The would-be successor or “The Man who would be King” would offer a formal challenge by plucking a golden bough from one of the sacred trees in the temple precinct, then he would engage in a fight to the death with the resident priest. To win the priesthood in this way was a poisoned chalice, however, because the victor spent the remainder of what was presumably a short life anxiously patrolling his domain, ever fearful of the approach of another murderous usurper.
The grim scenario was admirably described by the poet Macaulay, who wrote:
The still glassy lake that sleeps
Beneath Aricia’s trees -
Those trees in whose dim shadow
The ghastly priest doth reign,
The priest who slew the slayer
And shall himself be slain.
In 1978, an excavation by Professor Atkinson and J.G Evans, an environmental specialist, unexpectedly revealed a human skeleton buried in the ditch surrounding Stonehenge. The man whose grave it was had been killed by at least four arrows, while the manner of his death has been described as either an accident, a robbery, a human sacrifice or as some other vague form of “ritual killing”. There’s also the suggestion that he was simply a victim of what were apparently extremely violent times, but I think there’s more to the matter than just that. So, what exactly do we know about this burial?

(Stored entries)
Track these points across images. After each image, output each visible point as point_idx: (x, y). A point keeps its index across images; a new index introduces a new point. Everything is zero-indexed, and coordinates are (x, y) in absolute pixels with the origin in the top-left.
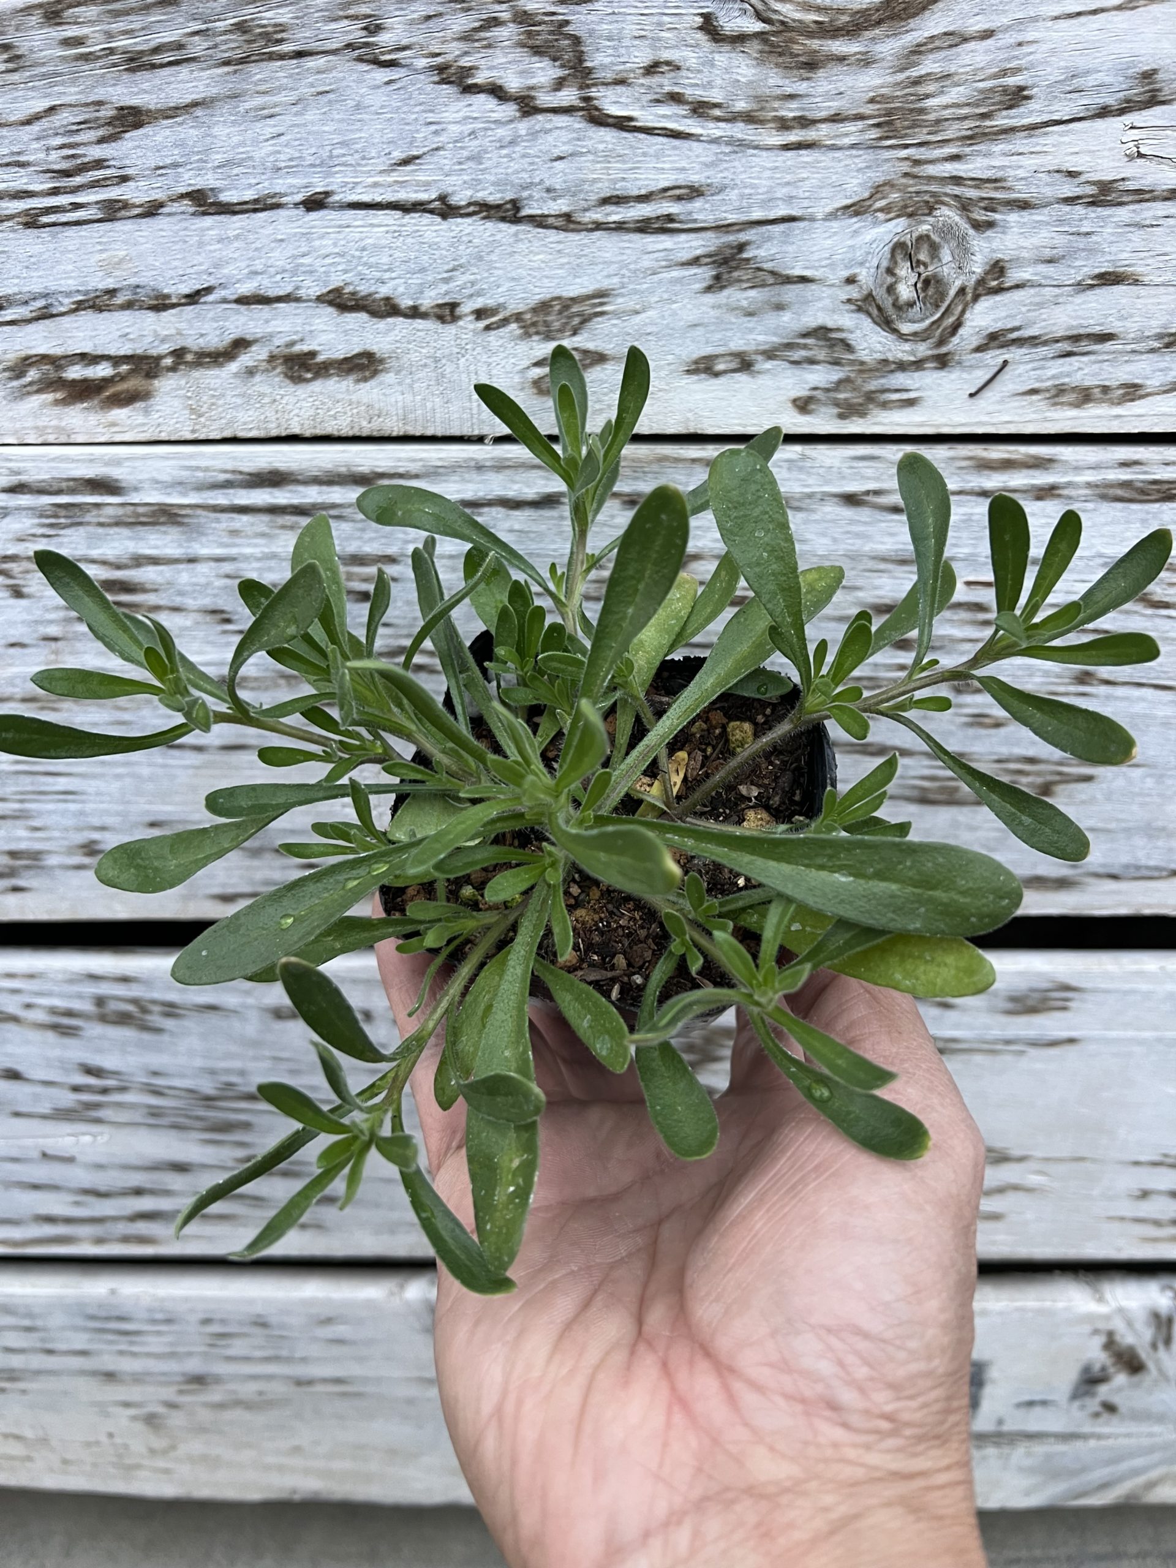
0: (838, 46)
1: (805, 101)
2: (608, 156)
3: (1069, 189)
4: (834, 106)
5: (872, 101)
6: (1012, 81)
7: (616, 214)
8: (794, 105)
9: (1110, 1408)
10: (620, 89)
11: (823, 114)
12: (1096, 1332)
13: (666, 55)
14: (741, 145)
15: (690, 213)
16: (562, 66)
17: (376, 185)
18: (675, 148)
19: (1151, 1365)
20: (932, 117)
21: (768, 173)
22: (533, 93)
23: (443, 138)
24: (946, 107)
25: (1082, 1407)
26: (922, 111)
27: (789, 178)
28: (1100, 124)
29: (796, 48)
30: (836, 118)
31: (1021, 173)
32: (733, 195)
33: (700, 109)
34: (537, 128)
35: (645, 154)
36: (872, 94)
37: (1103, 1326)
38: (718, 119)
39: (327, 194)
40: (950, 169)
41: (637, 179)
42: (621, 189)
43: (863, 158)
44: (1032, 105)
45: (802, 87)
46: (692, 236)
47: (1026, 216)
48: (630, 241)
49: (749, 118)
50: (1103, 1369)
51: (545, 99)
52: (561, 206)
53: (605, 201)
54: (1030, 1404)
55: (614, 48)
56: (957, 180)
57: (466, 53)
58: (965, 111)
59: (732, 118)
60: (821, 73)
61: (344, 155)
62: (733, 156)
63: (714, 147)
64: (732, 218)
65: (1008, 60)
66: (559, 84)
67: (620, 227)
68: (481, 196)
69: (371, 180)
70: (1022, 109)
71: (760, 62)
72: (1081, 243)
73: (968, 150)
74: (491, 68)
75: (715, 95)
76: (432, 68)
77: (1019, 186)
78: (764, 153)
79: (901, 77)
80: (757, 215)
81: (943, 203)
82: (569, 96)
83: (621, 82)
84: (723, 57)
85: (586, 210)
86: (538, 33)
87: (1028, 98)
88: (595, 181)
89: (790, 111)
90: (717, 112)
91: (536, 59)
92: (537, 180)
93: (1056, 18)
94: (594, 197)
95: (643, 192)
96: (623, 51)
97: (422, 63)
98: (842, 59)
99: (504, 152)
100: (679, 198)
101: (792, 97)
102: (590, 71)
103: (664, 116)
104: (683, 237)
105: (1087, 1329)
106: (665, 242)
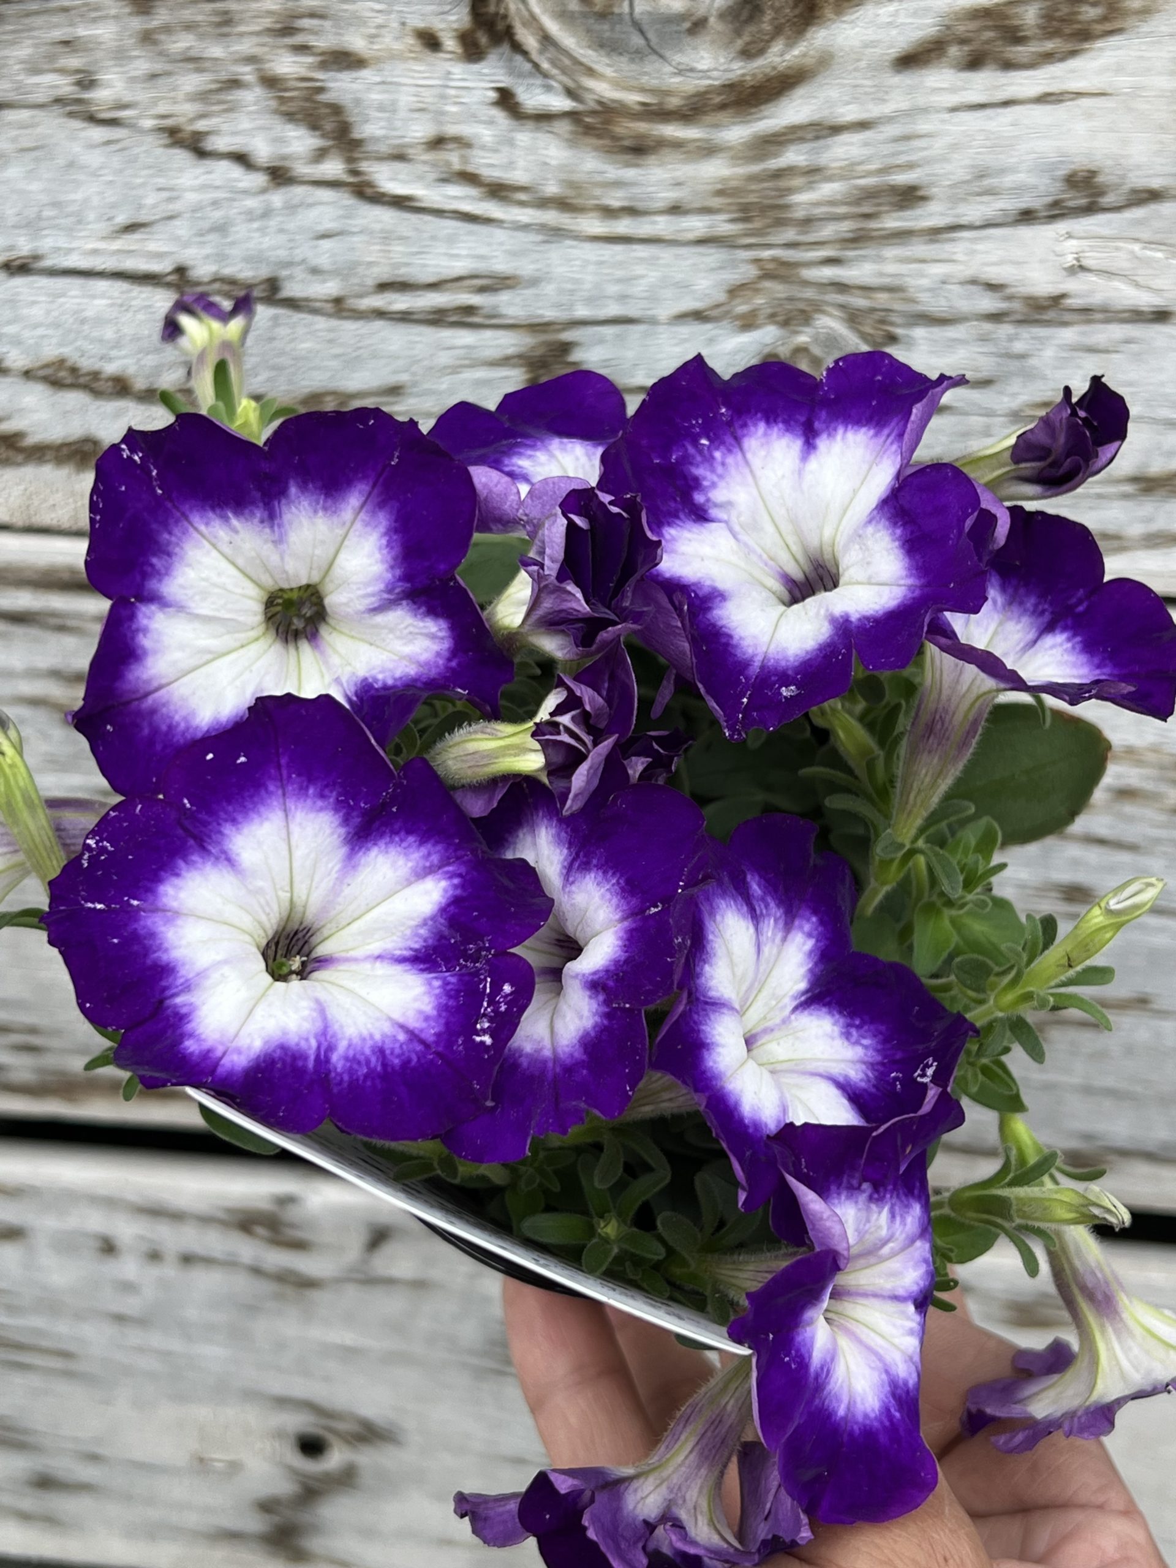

- [Exercise requirements] For each statement below, state yes or no according to whether it agrees with the passage on the Aricia priesthood and the Stonehenge burial, and quote the deciding words of that passage. (a) A challenger signaled his challenge by plucking a golden bough from a sacred tree before fighting the resident priest. (b) The skeleton uncovered in 1978 lay within the temple precinct at Aricia. (c) The man in the grave had been killed by at least four arrows.

- [Exercise solution]
(a) Yes: "would offer a formal challenge by plucking a golden bough from one of the sacred trees in the temple precinct, then he would engage in a fight to the death with the resident priest"
(b) No: "revealed a human skeleton buried in the ditch surrounding Stonehenge"
(c) Yes: "had been killed by at least four arrows"